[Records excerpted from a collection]
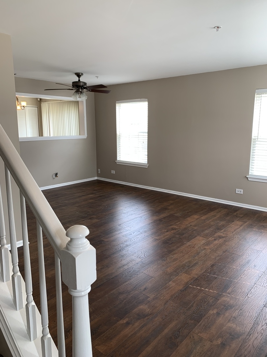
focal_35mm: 26
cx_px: 134
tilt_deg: -9.8
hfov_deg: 53.1
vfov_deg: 67.3
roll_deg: -0.3
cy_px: 178
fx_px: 267
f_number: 1.8
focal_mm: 4.25
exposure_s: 1/120
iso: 32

## WHAT THE EXERCISE ASKS
The answer must be the entries above, printed exactly, with no pictures.

## ANSWER BOX
focal_35mm: 26
cx_px: 134
tilt_deg: -9.8
hfov_deg: 53.1
vfov_deg: 67.3
roll_deg: -0.3
cy_px: 178
fx_px: 267
f_number: 1.8
focal_mm: 4.25
exposure_s: 1/120
iso: 32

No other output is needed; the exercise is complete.